> _Task goal_: Copy out exactly the stretch of the listing below that begins at the line containing "utensil holder: none" and ends at the line containing "coffee cup: present", and copy nothing outside it.

> _Data for this exercise_:

=-=-=-=-=

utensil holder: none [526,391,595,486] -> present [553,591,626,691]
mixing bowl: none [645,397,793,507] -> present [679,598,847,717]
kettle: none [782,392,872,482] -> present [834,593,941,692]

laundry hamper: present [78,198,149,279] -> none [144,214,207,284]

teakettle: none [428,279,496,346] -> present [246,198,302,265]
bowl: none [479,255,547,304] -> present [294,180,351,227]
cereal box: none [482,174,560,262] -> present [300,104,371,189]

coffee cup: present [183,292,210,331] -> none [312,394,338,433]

=-=-=-=-=

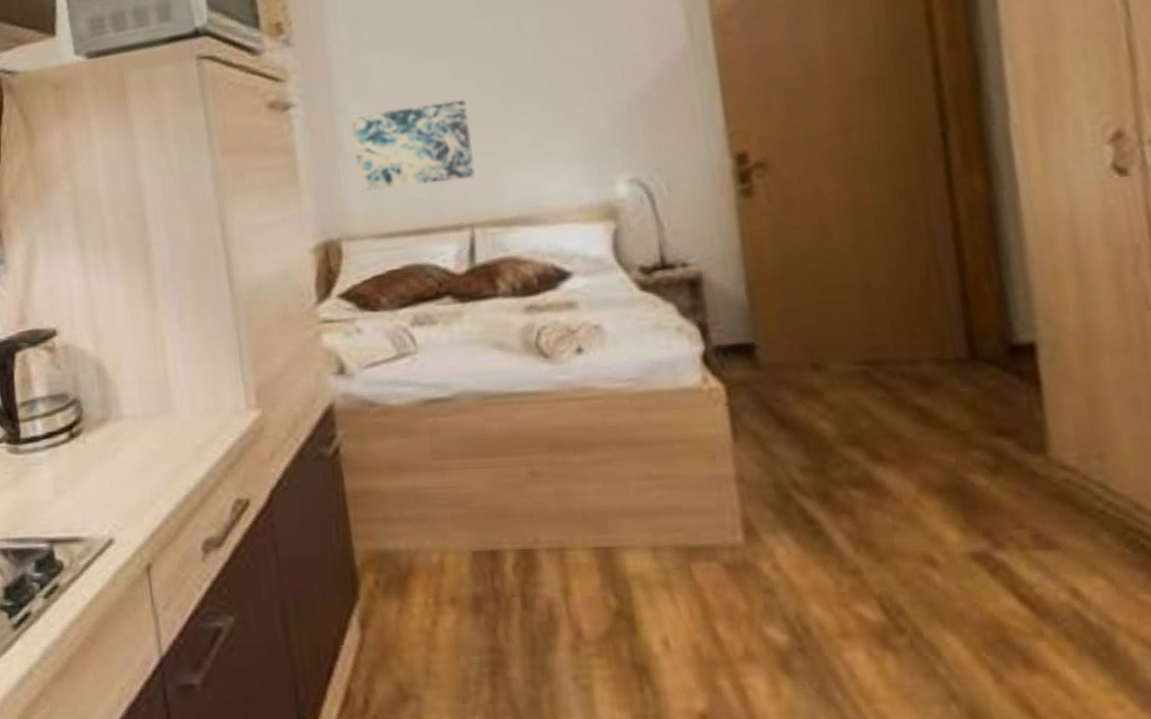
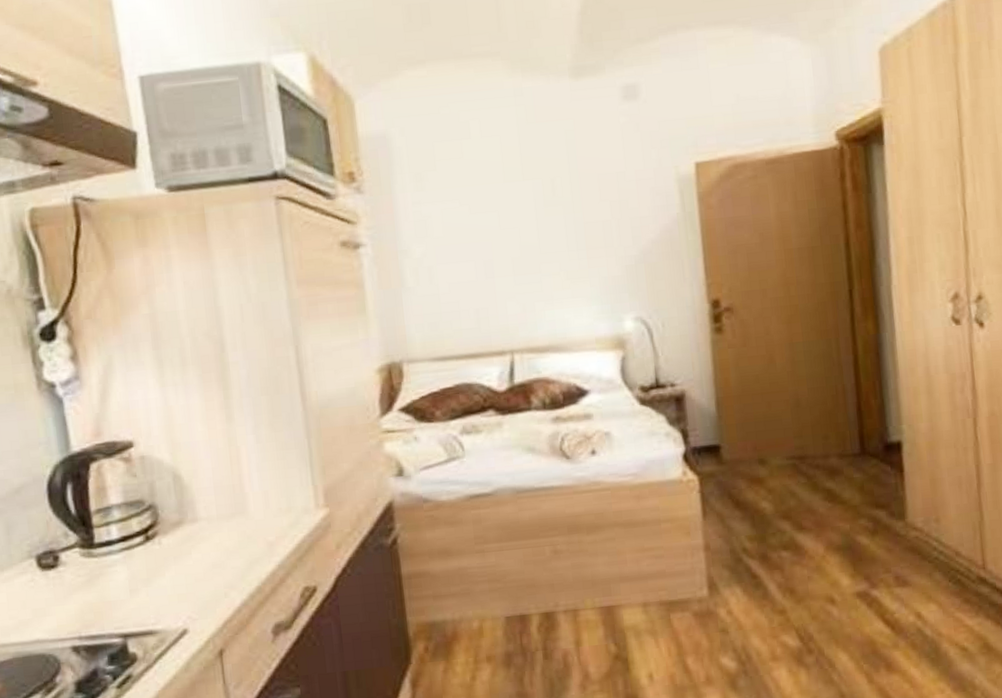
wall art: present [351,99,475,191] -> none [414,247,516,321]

=-=-=-=-=

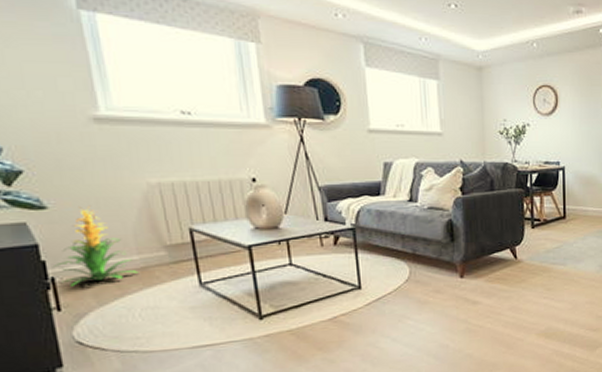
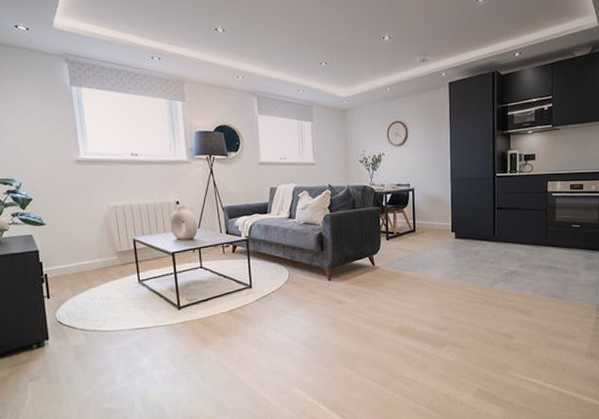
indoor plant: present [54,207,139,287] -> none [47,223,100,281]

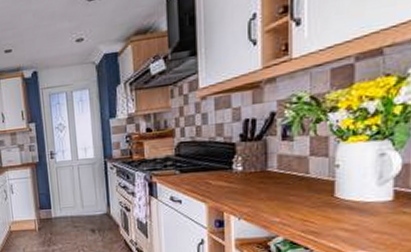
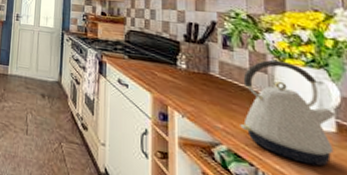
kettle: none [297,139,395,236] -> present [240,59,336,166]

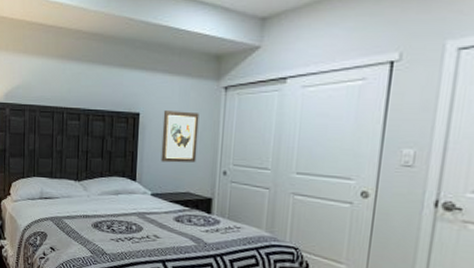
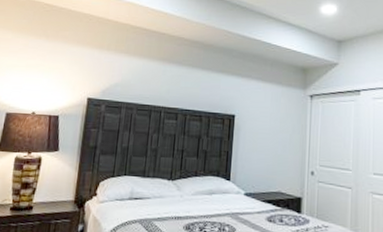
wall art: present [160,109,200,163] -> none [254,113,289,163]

=-=-=-=-=

> _Response_:
utensil holder: none [526,391,595,486] -> present [553,591,626,691]
mixing bowl: none [645,397,793,507] -> present [679,598,847,717]
kettle: none [782,392,872,482] -> present [834,593,941,692]

laundry hamper: present [78,198,149,279] -> none [144,214,207,284]

teakettle: none [428,279,496,346] -> present [246,198,302,265]
bowl: none [479,255,547,304] -> present [294,180,351,227]
cereal box: none [482,174,560,262] -> present [300,104,371,189]

coffee cup: present [183,292,210,331] -> none [312,394,338,433]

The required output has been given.